To talk about art, especially in the sense that Treme uses it, we need to define what art is. That’s a debate that could merit its own post. But there’s nothing wrong with courting controversy when you’re talking about a Simon/Overmyer production, so I’ll wade into the swamp. This is the definition I’ll be using: art is any creative endeavor for which the aesthetic value outweighs the utilitarian. The banging of trash cans as sanitation workers empty them is not art. Stomp, a Broadway dance show which uses banging trash cans as an accompaniment, is art. A meal meant to be bolted down before getting back to work is not art. A meal arranged to stimulate all five of the senses is art.
(We can debate this in the comments if you like. Suffice it for now: when I talk about “art” for the rest of this piece, the above is what I mean)
People make art for a variety of reasons. Antoine plays the trombone because he inherited it from his grandfather (as mentioned in Ep 8, “All On a Mardi Gras Day”). He loves performing hot gigs with real artists, like Kermit Ruffins or the Nevilles. He loves the audience. Chief Lambreaux, by contrast, masks for personal reasons. He’s woven the persona of being an Indian Chief so deep into his soul that it’s like a knotted cord. It’s the source of his strength and his stubbornness. To not be able to mask would break him. And while we never see the novels Creighton writes, we presume they’re dense literary works – not the crime fiction of Louisiana natives John Grisham or James Lee Burke. Creighton writes in search of truth, hoping to show us the present by giving us another lens to view it.
All of Treme‘s artists have the same effect: they bring joy and meaning to a weary world.
You wanna write off New Orleans? Cancel Carnival? Well, let me tell you something. Tuesday, February 28th, wherever the fuck you all are, will be just another gray, dreary sorry-ass fucked up Tuesday. But down here, it’ll be Mardi Gras. Fuck you, you fucking fucks!
– Creighton Burnette, Treme, “At The Foot of Canal Street”
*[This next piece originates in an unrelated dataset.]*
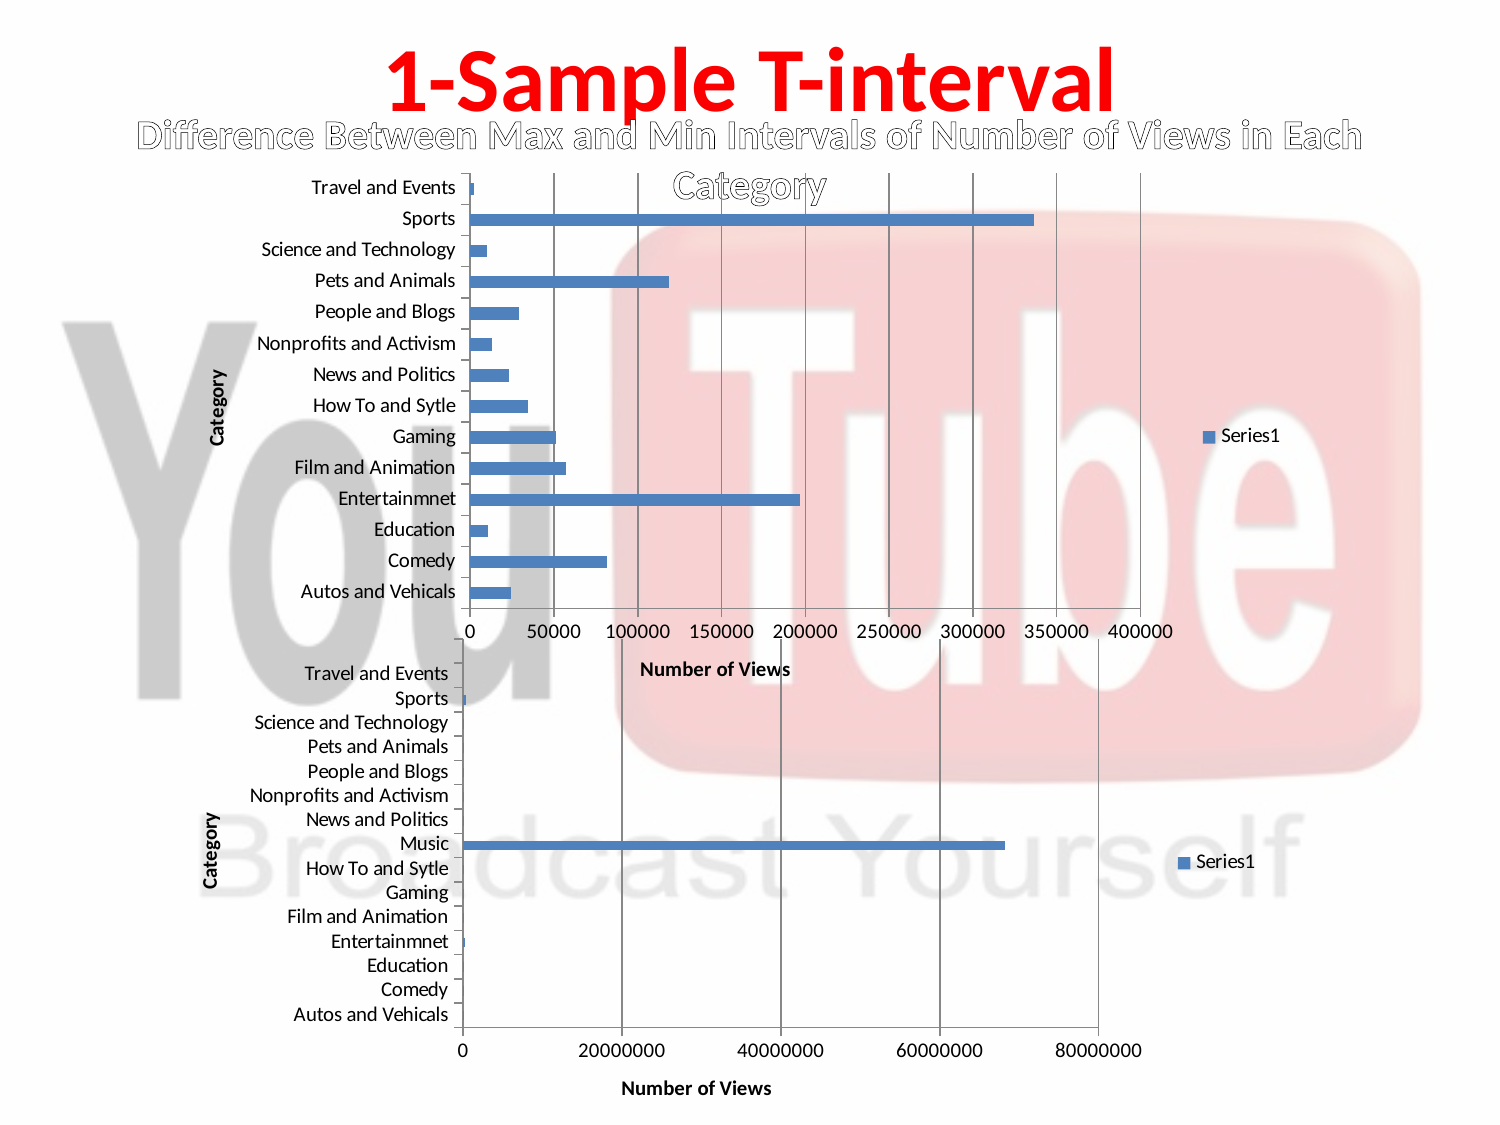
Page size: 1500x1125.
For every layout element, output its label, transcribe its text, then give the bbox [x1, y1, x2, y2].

The point of Treme is to show how delightful art can be, and how essential. In the case of the music it’s easy. If you don’t love the New Orleans jazz that they’re laying down every episode, no amount of argument will convince you. If you do love it, none should be necessary. The visuals, like Mardi Gras, should also be an easy sell. The more esoteric arts, like Janette Desautel’s cooking, will be tougher to make a case for in a television show. For her, we need the word of celebrity guests like Tom Colicchio and Eric Ripert. (I think a little more effort could have been made to show how great a chef she is; food photography is not a lost art. Anyway …)
So art is delightful. Art is essential. And everyone in Treme is an artist. The problem is that art doesn’t pay the bills.